I was born in Western Pennsylvania. I was a coal country kid, born and bred. In the photo above, I’m sitting on the back steps of our rental home in Miller Shaft. I got to play outside every nice day while my Dad worked in the local steel mill and my Mom cooked amazing food on a huge wood-fired cast iron stove in the kitchen. We had a big hill on the side of the house where we lived. In the winter I’d sled ride right down it, zooming down in seconds. My Dad would wait at the bottom to catch me.
One of my sisters and I drove by Miller Shaft in 2010. The outside of the connected houses didn’t look much changed, but I wondered if it still has a coal stove to heat the living room. And the huge black wood-fired cookstove in the kitchen.

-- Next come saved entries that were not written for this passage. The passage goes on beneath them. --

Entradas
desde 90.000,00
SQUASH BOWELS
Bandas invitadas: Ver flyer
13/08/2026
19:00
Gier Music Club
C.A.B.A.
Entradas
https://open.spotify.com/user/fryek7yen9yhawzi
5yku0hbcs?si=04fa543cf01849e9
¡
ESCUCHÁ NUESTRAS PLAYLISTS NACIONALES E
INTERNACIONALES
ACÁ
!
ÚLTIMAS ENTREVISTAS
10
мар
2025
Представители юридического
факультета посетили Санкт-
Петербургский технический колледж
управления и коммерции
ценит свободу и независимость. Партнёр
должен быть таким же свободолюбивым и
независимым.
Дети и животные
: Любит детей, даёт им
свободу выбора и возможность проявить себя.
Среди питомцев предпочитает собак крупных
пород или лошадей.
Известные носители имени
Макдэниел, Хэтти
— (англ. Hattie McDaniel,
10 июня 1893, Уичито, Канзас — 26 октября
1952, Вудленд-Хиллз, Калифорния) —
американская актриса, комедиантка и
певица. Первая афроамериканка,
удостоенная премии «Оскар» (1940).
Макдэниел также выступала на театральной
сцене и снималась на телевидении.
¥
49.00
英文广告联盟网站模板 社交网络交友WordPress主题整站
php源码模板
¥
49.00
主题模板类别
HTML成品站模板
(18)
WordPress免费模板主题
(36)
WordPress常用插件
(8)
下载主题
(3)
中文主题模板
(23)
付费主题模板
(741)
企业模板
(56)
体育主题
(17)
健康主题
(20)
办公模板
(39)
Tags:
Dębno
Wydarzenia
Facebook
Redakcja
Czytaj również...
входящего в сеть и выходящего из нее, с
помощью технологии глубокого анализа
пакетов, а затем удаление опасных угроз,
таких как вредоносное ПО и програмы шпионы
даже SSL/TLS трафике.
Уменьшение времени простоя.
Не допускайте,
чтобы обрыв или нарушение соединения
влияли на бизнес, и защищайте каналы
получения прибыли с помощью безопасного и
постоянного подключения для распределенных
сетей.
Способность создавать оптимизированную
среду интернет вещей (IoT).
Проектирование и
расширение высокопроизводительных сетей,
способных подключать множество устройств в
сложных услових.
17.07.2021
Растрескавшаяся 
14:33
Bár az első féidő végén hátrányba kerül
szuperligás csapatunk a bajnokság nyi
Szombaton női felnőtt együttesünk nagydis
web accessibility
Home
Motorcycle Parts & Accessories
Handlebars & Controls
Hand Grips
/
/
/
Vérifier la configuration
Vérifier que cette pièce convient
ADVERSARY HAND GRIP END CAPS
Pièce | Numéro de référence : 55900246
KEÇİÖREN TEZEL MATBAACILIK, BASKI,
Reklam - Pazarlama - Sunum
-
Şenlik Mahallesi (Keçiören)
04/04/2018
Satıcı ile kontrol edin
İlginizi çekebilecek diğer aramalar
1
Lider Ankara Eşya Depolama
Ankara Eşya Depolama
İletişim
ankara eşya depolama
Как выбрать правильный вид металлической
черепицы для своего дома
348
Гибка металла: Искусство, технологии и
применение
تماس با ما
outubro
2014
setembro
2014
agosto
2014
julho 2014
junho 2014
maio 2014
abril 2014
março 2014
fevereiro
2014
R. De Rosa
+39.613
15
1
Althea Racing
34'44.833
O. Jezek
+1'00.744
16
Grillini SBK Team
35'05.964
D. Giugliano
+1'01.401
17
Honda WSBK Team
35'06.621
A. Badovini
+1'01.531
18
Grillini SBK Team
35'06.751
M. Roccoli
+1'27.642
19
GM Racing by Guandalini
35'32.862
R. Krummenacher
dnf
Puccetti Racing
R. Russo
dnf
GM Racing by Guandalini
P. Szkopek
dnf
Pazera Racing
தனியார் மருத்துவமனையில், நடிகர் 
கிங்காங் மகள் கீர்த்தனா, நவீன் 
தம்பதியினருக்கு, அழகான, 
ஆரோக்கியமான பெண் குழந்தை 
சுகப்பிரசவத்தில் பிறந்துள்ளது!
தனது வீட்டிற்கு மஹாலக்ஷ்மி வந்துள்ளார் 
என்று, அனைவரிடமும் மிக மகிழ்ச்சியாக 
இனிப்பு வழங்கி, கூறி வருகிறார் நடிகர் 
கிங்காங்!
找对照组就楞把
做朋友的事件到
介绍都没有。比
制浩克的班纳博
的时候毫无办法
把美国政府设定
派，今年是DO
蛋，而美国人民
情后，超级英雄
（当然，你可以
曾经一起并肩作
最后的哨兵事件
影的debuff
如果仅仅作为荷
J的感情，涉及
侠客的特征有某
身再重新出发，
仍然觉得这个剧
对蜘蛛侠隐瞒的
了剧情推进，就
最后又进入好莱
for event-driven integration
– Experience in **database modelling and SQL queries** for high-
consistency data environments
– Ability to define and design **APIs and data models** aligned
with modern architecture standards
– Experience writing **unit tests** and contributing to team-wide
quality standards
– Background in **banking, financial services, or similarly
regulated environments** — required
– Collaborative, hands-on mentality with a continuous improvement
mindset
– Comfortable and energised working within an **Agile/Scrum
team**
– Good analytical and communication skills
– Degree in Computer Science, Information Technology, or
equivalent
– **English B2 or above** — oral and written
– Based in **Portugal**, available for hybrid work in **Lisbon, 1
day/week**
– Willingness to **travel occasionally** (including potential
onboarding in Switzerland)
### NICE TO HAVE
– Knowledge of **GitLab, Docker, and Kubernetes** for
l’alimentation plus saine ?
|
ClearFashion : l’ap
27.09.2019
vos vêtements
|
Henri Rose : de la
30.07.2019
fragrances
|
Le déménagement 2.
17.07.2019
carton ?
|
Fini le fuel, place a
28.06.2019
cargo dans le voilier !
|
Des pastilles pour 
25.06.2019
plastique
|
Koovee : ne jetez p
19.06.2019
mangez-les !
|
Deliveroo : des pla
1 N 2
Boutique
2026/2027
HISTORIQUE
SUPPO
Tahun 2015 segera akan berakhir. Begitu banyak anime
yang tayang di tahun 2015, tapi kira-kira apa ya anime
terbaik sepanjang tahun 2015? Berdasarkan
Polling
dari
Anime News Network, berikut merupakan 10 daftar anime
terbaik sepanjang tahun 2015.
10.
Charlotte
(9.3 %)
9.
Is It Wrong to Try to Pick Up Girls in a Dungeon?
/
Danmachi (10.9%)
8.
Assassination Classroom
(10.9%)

There was a hole cut into the kitchen ceiling and the black stove’s pipe went right up through it on the way to the roof. I think my two older sisters’ bedroom got some heat off that pipe as it went through their bedroom. My parents’ bedroom, where I slept too, didn’t have heat. My Mom dressed us in footed pajamas to go to bed in the winter. And we had lots of covers.
I remember talking to my Dad when I was growing up in New Jersey about his years growing up in Western Pennsylvania. He often shared his stories with me. He told me that I should always remember where I came from. Did your parents say things like that to you when you were growing up?
My Dad’s first job when he was a teen was working in a coal mine. He told me he didn’t like being in the first group of men to go down into the mine in the morning. Those guys were the ones who got hurt if their car hit debris on the track from an overnight cave-in. He told me how cold and dark the mine was. He told me he didn’t much like the job, but it was a job and jobs were hard to find when he was growing up. So he said he showed up every morning, hung back so he wouldn’t be in the first mine car, and said a prayer before he dropped deep into the earth for his day’s work shoveling coal.
My Dad’s second job was working in a steel mill. He told me how hot it was there. I don’t know if it was always his job, but he told me that he “fed” the blast furnace during his shift. He said it was hot, hard work and that he’d lose pounds every day from sweating.
On this Throwback Thursday I remember that I’m the daughter of a coal miner, steel worker and, later on, factory worker. And I’m proud of my heritage.
How about you? Where do you come from?